*** DATA TO EXAMINE ***
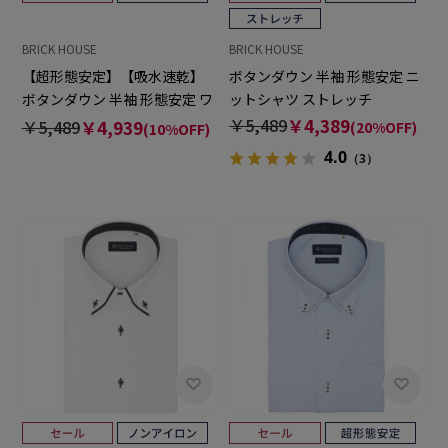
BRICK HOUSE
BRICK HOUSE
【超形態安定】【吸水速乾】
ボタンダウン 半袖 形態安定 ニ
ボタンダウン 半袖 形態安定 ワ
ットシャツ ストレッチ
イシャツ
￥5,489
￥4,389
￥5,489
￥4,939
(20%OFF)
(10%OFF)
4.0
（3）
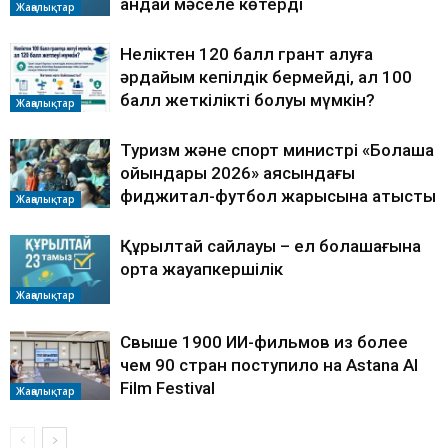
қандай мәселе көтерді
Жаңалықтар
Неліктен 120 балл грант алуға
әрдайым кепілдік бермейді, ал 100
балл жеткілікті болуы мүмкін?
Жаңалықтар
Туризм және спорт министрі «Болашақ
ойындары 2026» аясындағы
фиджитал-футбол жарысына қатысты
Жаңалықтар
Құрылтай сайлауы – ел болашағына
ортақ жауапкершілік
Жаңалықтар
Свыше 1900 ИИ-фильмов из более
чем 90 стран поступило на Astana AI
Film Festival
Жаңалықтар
*** End of DATA TO EXAMINE ***
*** DATA TO EXAMINE ***
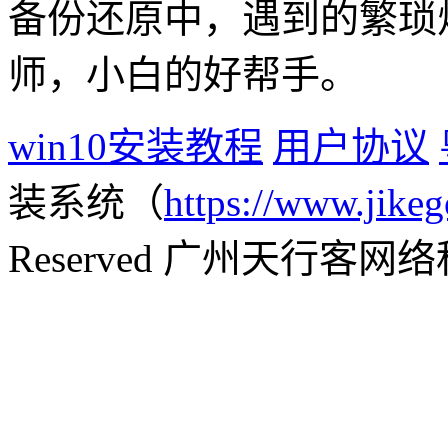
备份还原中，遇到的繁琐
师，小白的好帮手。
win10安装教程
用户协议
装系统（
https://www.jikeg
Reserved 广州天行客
*** End of DATA TO EXAMINE ***
Copy out each line of the data that has the word "балл" in it.

* **YOUR SOLUTION**:
Неліктен 120 балл грант алуға
балл жеткілікті болуы мүмкін?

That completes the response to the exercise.